- _What you are asked to do_
Your answer should consist only of the lines below from the one with "pinky mcp: (152, 190)" through the one with "pinky tip: (1010, 1003)", copied exactly.

- _Data_

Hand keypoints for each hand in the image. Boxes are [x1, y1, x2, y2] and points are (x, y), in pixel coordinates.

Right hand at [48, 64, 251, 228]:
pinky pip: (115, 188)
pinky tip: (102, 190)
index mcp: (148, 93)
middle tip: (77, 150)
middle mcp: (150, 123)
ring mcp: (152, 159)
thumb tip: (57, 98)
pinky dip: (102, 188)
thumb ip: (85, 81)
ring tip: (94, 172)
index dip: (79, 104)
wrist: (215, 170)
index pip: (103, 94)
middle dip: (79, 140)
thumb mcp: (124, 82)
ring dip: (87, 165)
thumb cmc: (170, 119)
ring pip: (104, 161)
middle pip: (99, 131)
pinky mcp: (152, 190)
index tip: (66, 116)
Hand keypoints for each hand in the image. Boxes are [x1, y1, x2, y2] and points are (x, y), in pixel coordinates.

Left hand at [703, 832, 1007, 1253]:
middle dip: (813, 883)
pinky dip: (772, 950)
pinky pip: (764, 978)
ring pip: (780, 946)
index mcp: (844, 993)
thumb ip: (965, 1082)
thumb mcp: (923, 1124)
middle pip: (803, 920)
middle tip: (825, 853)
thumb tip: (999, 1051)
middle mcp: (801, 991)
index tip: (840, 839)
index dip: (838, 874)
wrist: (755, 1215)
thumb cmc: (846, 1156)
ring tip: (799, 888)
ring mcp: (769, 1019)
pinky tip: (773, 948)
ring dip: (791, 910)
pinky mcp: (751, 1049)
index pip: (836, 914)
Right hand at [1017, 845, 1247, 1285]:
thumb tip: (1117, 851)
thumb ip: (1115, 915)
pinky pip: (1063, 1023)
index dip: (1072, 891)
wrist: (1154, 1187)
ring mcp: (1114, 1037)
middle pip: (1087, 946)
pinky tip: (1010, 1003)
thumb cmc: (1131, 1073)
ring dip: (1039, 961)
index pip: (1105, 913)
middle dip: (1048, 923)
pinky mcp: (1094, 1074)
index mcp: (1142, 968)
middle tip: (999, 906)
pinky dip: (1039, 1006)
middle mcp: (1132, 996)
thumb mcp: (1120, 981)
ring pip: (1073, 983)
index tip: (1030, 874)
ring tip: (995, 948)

- _Response below_
pinky mcp: (152, 190)
index tip: (66, 116)
Hand keypoints for each hand in the image. Boxes are [x1, y1, x2, y2] and points are (x, y), in pixel coordinates.

Left hand at [703, 832, 1007, 1253]:
middle dip: (813, 883)
pinky dip: (772, 950)
pinky pip: (764, 978)
ring pip: (780, 946)
index mcp: (844, 993)
thumb ip: (965, 1082)
thumb mcp: (923, 1124)
middle pip: (803, 920)
middle tip: (825, 853)
thumb tip: (999, 1051)
middle mcp: (801, 991)
index tip: (840, 839)
index dip: (838, 874)
wrist: (755, 1215)
thumb cmc: (846, 1156)
ring tip: (799, 888)
ring mcp: (769, 1019)
pinky tip: (773, 948)
ring dip: (791, 910)
pinky mcp: (751, 1049)
index pip: (836, 914)
Right hand at [1017, 845, 1247, 1285]:
thumb tip: (1117, 851)
thumb ip: (1115, 915)
pinky pip: (1063, 1023)
index dip: (1072, 891)
wrist: (1154, 1187)
ring mcp: (1114, 1037)
middle pip: (1087, 946)
pinky tip: (1010, 1003)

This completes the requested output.